• TASK: Identify every line in the records below that contains the word "middle", and reproduce each one.

MATERIAL PROVIDED Block Start

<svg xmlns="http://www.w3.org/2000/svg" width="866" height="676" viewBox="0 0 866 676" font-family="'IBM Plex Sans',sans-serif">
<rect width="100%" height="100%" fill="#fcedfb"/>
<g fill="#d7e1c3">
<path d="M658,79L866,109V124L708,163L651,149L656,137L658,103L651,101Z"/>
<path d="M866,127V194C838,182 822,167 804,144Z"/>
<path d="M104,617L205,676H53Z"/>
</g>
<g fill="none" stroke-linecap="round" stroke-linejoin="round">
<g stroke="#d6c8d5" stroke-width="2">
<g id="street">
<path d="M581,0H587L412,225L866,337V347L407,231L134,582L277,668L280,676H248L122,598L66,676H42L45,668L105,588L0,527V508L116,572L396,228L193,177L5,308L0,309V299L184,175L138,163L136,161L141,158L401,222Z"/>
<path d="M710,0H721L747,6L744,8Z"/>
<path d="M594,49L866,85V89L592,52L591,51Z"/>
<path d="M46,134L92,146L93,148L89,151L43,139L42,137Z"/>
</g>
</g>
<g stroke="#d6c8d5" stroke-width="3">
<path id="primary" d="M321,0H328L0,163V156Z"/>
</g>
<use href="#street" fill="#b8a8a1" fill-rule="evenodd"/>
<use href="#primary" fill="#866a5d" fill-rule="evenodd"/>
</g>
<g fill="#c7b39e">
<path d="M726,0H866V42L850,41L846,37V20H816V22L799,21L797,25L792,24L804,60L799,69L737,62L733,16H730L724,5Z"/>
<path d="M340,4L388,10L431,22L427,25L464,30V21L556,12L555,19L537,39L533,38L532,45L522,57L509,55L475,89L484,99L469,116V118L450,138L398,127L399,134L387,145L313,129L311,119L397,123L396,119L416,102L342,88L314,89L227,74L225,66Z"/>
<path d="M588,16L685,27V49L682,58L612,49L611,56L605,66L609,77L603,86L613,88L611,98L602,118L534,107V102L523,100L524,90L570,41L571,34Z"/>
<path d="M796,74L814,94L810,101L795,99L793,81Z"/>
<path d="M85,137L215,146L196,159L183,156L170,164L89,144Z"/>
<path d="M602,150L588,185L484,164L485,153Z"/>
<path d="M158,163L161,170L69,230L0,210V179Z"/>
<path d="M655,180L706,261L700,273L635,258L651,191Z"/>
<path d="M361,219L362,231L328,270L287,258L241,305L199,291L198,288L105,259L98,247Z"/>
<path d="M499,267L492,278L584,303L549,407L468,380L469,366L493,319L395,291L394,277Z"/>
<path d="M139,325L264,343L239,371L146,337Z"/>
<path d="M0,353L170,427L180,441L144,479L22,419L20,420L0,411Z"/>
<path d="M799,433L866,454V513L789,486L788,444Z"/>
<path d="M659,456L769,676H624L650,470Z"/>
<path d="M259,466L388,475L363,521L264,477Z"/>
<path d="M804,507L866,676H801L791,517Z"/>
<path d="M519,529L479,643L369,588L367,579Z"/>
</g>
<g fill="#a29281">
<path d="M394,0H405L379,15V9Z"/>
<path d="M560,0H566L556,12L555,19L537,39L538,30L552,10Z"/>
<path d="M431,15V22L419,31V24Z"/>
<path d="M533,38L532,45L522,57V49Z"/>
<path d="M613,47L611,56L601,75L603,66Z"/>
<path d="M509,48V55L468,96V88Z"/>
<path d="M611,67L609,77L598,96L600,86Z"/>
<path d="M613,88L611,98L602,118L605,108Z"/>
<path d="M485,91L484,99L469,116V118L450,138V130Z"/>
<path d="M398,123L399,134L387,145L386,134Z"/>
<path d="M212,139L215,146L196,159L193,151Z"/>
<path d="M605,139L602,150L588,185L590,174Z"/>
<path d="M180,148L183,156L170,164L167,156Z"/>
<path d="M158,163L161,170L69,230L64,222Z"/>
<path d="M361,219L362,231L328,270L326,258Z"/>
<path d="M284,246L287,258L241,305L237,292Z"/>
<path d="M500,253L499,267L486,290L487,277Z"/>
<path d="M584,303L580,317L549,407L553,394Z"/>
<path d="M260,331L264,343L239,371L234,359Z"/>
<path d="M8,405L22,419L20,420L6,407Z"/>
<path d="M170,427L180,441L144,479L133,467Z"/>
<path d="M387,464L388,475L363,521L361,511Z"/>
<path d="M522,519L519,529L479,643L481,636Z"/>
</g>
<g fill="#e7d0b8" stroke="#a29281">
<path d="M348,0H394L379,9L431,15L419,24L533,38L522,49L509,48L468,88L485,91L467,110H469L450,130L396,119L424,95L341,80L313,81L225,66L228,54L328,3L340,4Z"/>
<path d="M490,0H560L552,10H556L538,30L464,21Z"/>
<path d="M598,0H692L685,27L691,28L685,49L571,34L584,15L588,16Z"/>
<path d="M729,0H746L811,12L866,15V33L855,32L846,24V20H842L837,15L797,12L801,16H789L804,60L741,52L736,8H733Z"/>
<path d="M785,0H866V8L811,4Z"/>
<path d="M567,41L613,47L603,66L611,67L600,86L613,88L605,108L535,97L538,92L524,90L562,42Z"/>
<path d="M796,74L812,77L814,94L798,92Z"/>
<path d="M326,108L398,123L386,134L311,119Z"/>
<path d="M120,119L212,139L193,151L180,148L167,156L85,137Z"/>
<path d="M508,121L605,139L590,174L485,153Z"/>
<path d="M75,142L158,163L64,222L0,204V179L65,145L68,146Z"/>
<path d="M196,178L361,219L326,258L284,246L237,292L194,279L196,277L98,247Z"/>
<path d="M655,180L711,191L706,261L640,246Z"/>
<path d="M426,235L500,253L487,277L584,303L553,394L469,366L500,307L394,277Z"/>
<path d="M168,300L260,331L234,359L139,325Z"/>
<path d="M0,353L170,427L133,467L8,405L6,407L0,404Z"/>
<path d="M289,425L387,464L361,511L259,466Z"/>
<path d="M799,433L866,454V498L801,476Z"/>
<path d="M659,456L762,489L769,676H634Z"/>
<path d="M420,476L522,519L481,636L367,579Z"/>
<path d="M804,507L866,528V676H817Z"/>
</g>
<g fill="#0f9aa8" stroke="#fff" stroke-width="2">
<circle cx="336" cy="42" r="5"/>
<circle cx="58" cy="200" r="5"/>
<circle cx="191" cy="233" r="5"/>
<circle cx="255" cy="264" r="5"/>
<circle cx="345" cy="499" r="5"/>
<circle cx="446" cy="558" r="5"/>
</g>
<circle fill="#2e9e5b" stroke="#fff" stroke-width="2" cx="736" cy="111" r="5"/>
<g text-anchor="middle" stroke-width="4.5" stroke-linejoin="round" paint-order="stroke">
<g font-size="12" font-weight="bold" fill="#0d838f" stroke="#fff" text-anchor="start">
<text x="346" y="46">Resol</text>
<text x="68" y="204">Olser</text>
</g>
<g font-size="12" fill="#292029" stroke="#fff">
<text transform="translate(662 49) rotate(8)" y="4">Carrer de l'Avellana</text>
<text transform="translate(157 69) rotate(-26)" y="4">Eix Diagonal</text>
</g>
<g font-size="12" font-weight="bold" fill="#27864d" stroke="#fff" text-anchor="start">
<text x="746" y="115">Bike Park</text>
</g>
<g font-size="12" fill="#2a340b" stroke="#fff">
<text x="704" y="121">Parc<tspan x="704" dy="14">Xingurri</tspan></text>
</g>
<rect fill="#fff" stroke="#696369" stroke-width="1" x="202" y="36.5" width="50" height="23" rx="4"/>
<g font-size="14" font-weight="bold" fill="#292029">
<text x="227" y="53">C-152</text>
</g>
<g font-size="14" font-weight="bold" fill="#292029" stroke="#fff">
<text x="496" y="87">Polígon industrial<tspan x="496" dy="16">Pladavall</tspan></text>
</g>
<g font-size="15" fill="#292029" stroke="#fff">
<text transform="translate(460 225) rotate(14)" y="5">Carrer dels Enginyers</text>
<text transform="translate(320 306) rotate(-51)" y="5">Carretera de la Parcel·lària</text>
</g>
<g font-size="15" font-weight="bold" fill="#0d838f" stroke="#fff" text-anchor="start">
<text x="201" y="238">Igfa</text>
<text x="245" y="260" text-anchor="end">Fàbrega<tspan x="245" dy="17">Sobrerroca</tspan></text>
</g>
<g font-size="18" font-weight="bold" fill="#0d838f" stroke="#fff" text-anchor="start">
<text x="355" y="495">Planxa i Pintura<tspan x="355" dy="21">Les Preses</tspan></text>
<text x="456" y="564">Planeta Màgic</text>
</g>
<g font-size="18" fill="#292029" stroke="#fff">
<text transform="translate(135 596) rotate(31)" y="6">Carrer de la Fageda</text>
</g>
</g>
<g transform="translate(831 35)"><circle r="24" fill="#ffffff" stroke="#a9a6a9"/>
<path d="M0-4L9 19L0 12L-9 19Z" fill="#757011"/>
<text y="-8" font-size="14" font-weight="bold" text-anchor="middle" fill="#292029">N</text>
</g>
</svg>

MATERIAL PROVIDED Block End
MATERIAL PROVIDED Block Start

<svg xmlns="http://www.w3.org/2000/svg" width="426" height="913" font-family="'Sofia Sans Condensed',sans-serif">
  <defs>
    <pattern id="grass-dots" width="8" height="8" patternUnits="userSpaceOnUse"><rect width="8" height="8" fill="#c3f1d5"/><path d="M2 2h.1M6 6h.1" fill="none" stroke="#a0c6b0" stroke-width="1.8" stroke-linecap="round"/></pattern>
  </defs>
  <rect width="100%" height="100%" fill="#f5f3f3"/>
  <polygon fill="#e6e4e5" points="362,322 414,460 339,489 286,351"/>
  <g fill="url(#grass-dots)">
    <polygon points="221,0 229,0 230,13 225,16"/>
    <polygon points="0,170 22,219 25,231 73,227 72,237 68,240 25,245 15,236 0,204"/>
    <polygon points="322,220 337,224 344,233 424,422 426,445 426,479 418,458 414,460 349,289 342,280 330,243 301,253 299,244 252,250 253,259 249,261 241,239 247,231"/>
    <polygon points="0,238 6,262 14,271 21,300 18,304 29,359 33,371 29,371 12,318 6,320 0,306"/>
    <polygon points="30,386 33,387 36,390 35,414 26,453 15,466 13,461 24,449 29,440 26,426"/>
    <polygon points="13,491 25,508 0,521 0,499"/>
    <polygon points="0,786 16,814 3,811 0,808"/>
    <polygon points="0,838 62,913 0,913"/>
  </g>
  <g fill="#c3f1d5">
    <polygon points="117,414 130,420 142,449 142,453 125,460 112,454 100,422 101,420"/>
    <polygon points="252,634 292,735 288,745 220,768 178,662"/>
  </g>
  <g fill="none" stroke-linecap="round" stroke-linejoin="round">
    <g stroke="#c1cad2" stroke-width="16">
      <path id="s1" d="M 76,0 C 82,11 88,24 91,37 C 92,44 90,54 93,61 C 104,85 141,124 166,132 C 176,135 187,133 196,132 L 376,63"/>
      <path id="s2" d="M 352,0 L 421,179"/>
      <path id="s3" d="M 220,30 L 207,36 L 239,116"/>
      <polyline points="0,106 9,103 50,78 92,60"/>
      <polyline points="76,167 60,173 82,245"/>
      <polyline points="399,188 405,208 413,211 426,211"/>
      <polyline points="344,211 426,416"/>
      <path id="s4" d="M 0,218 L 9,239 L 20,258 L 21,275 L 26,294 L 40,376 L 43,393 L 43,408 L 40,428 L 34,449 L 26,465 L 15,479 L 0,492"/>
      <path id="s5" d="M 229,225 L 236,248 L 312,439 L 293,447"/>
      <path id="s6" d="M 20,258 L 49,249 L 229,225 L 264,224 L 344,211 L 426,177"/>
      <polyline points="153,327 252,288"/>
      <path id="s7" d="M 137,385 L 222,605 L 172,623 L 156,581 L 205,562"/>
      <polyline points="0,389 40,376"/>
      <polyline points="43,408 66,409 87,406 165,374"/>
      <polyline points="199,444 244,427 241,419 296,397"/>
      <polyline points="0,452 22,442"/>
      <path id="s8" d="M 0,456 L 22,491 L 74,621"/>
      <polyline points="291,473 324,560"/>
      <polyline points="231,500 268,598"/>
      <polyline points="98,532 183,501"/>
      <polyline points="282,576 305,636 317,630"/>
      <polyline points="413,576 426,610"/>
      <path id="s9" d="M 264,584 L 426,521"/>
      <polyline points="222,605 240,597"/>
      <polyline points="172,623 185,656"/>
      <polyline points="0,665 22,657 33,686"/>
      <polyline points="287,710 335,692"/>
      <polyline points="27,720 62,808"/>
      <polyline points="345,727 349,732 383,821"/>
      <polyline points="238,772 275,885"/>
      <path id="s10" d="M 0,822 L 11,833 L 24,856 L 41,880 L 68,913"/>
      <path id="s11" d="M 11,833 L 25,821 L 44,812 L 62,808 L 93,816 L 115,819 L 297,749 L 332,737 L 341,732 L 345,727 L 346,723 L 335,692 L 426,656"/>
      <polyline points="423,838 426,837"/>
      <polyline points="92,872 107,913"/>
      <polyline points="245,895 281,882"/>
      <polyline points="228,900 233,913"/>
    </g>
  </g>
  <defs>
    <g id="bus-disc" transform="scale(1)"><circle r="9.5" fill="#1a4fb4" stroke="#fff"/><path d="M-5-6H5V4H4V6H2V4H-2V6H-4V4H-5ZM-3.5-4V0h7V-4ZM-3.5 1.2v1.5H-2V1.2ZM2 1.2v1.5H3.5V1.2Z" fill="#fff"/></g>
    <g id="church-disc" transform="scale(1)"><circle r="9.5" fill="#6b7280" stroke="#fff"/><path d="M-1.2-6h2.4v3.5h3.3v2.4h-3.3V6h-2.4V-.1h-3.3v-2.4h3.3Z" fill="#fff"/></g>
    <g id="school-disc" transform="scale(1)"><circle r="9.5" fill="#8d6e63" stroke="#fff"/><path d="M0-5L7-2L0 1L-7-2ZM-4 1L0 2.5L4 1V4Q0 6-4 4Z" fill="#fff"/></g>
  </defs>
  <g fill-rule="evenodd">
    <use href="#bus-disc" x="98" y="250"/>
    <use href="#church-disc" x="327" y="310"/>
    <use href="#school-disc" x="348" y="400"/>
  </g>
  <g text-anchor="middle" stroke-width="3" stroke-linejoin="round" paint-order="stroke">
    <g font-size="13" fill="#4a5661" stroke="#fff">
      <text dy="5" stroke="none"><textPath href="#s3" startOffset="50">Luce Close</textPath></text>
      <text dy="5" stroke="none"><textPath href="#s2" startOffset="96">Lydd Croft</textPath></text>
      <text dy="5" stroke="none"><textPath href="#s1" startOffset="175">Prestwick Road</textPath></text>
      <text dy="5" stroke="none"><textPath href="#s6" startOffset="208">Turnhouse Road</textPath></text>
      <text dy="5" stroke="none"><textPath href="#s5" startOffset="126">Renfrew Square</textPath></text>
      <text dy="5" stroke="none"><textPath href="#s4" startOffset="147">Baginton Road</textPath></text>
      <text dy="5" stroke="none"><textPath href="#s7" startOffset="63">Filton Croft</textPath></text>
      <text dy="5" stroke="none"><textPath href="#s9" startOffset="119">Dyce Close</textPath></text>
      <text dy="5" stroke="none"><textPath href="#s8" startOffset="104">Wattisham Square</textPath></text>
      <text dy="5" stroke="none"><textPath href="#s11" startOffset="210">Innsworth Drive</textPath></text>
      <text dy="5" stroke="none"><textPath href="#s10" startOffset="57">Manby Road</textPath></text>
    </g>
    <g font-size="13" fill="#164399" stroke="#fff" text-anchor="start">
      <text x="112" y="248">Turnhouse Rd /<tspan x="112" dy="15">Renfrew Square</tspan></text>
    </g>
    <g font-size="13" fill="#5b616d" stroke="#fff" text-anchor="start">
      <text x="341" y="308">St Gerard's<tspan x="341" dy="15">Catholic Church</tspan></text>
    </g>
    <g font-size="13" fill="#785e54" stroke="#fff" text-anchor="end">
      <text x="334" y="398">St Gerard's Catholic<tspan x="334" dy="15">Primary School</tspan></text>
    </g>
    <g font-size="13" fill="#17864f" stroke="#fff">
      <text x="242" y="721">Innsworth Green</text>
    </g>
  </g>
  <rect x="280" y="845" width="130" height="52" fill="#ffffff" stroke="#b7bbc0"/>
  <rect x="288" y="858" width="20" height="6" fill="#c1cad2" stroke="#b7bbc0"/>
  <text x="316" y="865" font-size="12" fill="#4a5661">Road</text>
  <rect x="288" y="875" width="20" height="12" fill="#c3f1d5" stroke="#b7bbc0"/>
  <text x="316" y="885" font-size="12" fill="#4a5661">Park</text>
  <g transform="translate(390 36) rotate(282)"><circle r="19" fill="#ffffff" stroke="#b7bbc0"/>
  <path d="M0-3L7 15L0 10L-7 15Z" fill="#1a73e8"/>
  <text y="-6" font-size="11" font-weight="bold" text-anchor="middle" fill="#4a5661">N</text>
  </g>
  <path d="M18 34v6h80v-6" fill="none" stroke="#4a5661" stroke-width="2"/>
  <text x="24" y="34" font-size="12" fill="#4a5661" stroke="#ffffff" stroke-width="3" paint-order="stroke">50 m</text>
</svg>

MATERIAL PROVIDED Block End

• RESULT BELOW:
<g text-anchor="middle" stroke-width="4.5" stroke-linejoin="round" paint-order="stroke">
<text y="-8" font-size="14" font-weight="bold" text-anchor="middle" fill="#292029">N</text>
  <g text-anchor="middle" stroke-width="3" stroke-linejoin="round" paint-order="stroke">
  <text y="-6" font-size="11" font-weight="bold" text-anchor="middle" fill="#4a5661">N</text>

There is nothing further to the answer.